3. Best Practices & KPIs – The best practices for the industry has to be identified through use cases, case studies and research papers. KPIs should be again benchmarked against Industry leaders
4. ROTI or Return on Technology Investment – The purpose of any business is to ensure profitability. And profitability comes by increasing revenue or by reducing costs. In AGC we believe that business benefits can be quantified in terms Payback Period (or ROTI), NPV, IRR and Net Savings from a Solution Implementation over the Technology Timeline.

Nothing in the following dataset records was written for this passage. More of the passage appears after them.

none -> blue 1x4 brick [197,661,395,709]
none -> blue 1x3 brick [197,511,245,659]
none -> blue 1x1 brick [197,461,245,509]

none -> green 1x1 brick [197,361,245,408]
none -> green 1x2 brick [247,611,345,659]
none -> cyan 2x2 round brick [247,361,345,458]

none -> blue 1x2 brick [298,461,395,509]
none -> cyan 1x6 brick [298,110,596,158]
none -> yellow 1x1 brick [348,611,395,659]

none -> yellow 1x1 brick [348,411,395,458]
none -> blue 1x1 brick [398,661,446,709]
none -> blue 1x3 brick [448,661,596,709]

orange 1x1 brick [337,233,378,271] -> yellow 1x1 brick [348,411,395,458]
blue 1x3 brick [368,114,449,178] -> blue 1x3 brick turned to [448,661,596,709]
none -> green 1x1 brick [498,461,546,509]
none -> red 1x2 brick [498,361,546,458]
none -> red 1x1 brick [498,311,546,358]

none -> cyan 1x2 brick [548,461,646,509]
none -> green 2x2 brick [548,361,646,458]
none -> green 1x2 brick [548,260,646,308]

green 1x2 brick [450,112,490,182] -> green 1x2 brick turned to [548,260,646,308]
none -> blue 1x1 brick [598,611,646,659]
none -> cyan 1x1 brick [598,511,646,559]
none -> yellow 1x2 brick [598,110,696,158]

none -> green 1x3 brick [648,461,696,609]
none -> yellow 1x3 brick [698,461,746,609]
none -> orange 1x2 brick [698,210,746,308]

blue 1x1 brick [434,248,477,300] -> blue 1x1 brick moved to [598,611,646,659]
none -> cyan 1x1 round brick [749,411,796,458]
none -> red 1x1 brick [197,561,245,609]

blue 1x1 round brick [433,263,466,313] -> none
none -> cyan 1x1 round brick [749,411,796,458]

A logical approach like this would not only benefit you, but also your customer by realizing the business benefits by adopting digital. Finally, in my discussions I have seen that CxO buy-ins for any new business strategy is more important than ever and they agree to propositions that make long-term business sense. Again, while there is no right or wrong way, qualifying digital business benefits for a relevant customer, does help in your journey to become a trusted technology advisor.